Cox’s COOP in Iraq used a model in which several primary operational sites had their own dedicated backup sites and could support one another, a feature that was essential to the data migration plan. The primary sites were in Fallujah, Al Asad and Taqaddum Air Base. Each was backed by its own mirroring site a mile or two away, which kept identical, up-to-date copies of data sent from the main facility and was prepared to take over if an emergency occurred.

The cost for all the COOP technologies was about $4.2 million, Cox said.

Once his team received the order to move, it had less than six months to close down the Fallujah IT operations and re-establish them at Al Asad. When it became clear that physically transporting the data was too risky, Cox decided to move the data via the network that connected Camp Fallujah with the Al Asad Air Base.

As part of the COOP infrastructure, Cox's team had installed accelerator devices on the network to increase throughput speeds for the data mirroring and backup operations. The accelerators became an important piece of the data migration project and helped increase transmission rates between the two bases from 2 megabits/sec to 6 megabits/sec.

When moving day came last November, some Marines in the 9th Communication Battalion worked at Camp Fallujah while others flew ahead to Al Asad to start the mirroring operations. Cox acted as the project manager orchestrating the move.

“It was a massive air movement to get several thousand people [to Al Asad] throughout the day,” Cox said. “They were basically told that on that day they’d be flying and all e-mails had to stop because I had to let the mirrors catch up to Al Asad.”

By the next morning, the commanding general had resumed control at his post in Al Asad, and all migrated systems were up and running with only a 24-hour break in e-mail communications.

New efficiencies

The National Labor Relations Board is also finding ways to make COOP pay beyond the safety net it provides for emergencies. Two core elements of its plan — a mobile workforce and an outside host for its central data center — reduce the risk of downtime while increasing the day-to-day productivity of employees and the ability of IT managers to quickly adjust resources to meet new demands.

Almost 70 percent of NLRB employees now use laptop PCs that attach to the office network via docking stations rather than using desktop PCs, and that figure could grow to 85 percent by the end of the year. The agency combines computer mobility with an off-site data center managed by service provider Savvis Federal Systems to keep the agency running if its headquarters facility is shut down because of a man-made or natural disaster.

“People still can get to servers as long as they can find an Internet connection,” said Richard Westfield, NLRB’s chief information officer.

He sees other benefits, too. “It also makes sense from a productivity point of view,” he said. “Since everything is centralized and not stored on local file servers, you can shift work around to other regions.”

For example, NLRB operations in New Orleans were knocked out after Hurricane Katrina struck. If the current centralized services had been functional then, NLRB offices in other areas could have accessed the New Orleans data and potentially kept some of those operations running at an alternative location, Westfield said.

Under NLRB’s contract with Savvis, the company provides centralized hosting services, processing, storage and networking resources to the agency provisions as needed.
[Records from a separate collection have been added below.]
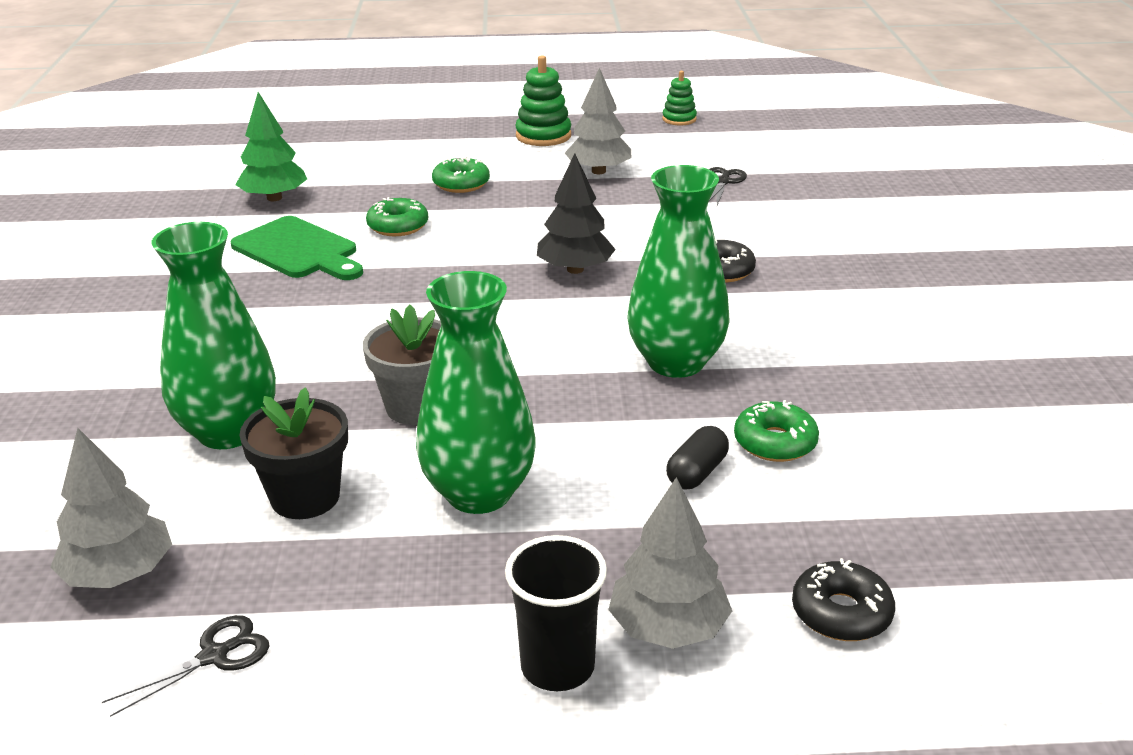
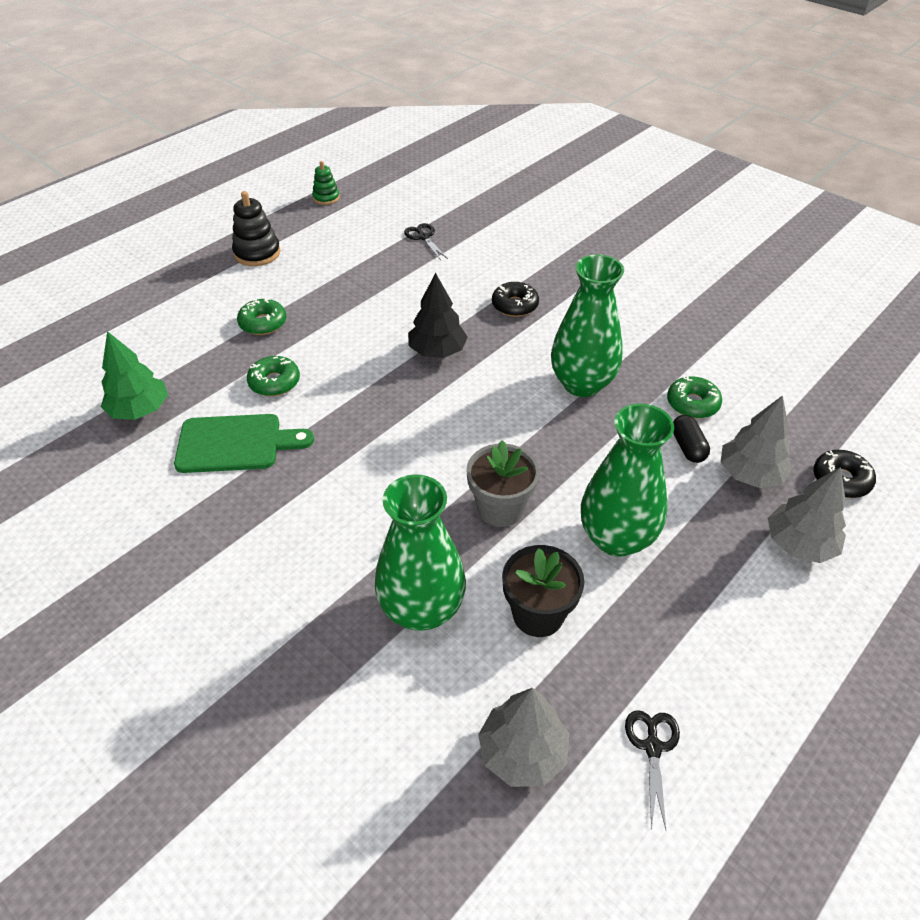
camera: 45 degrees left, 15 degrees up
black cup [505,535,607,691] -> none
green stacking toy [515,55,571,146] -> black stacking toy [232,191,280,266]
grey tree [565,68,631,174] -> grey tree moved to [720,395,792,488]

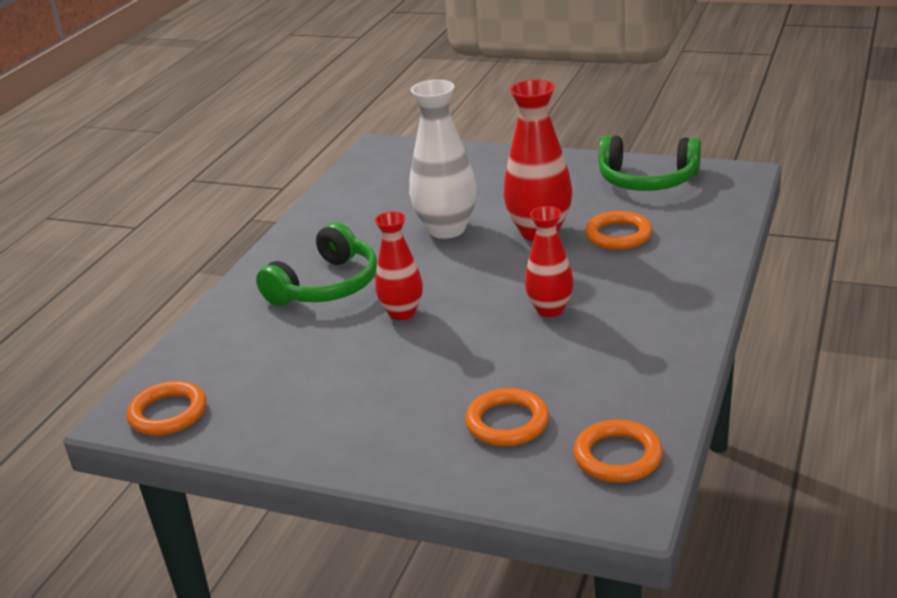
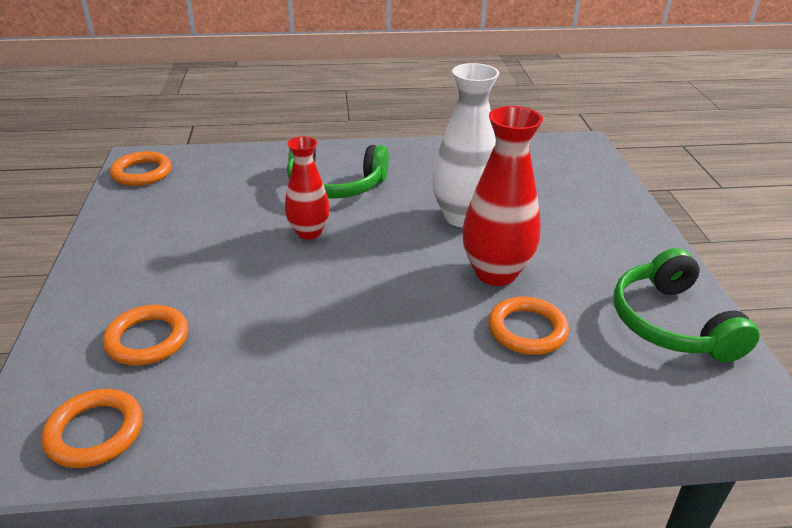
camera: 60 degrees right, 5 degrees up
red vase [525,206,573,317] -> none

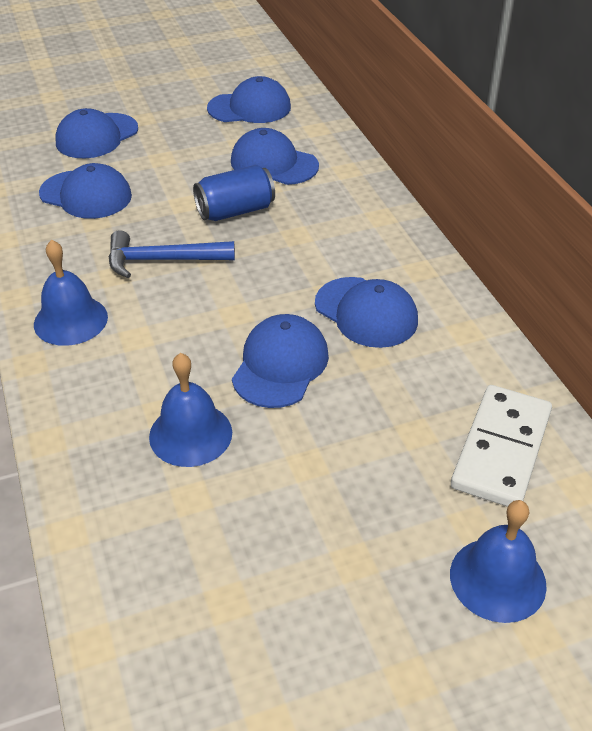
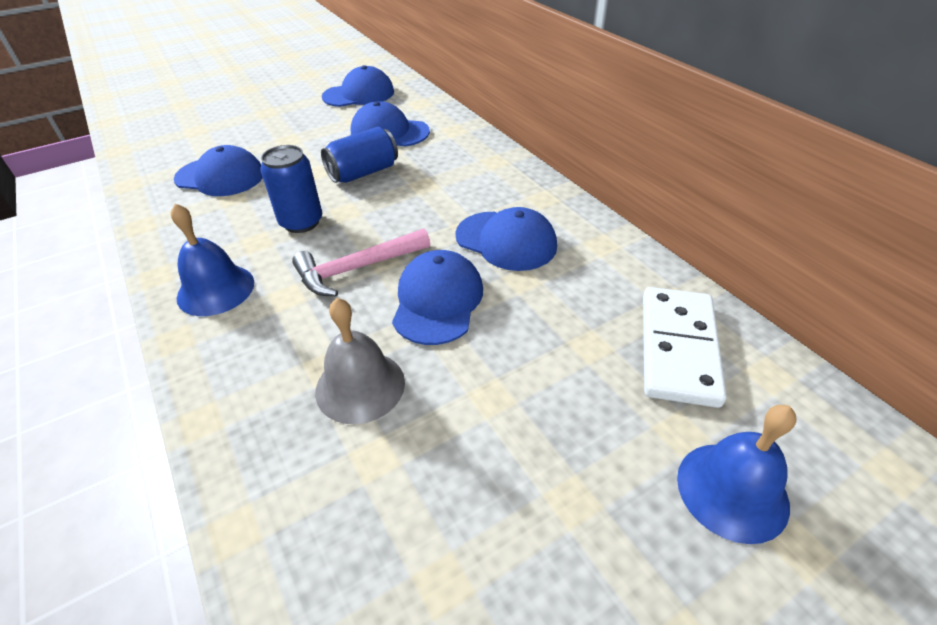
camera: 10 degrees left, 0 degrees up
blue cap [55,108,138,158] -> none
blue hammer [109,230,235,278] -> blue can [260,145,323,233]
blue bell [149,353,232,467] -> grey bell [315,298,405,424]
none -> pink hammer [292,229,430,296]

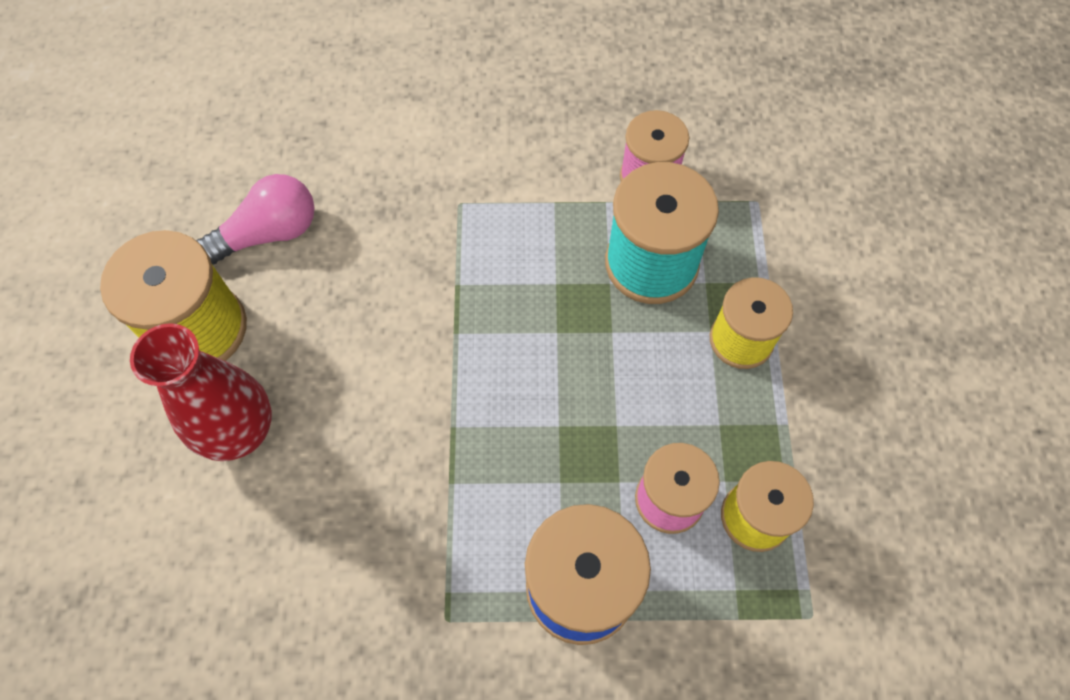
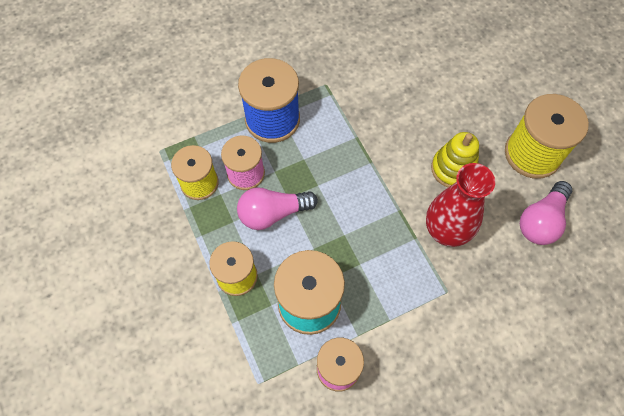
camera: 155 degrees right, 0 degrees up
red vase [130,323,272,461] -> red vase moved to [426,163,495,247]
none -> pink light bulb [237,187,318,230]
none -> yellow stacking toy [431,132,479,187]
That leasing arrangement allowed NLRB to sign a blanket purchase agreement with the provider that establishes the prices of anticipated future IT needs.

“If we need scalability in terms of more CPU power, additional storage or network connectivity, they can provision it in a matter of days,” Westfield said. Acquiring the added resources through the traditional procurement process could take months, he added.

That flexibility proved valuable when NLRB needed to bolster the performance of its main public-facing Web site, which was seeing steady increases in traffic. “It was getting many hits, so several months ago, we decided to get more processing power for it,” Westfield said. “We have the ability to function as a real-time enterprise because we already have the contractual arrangements in place.”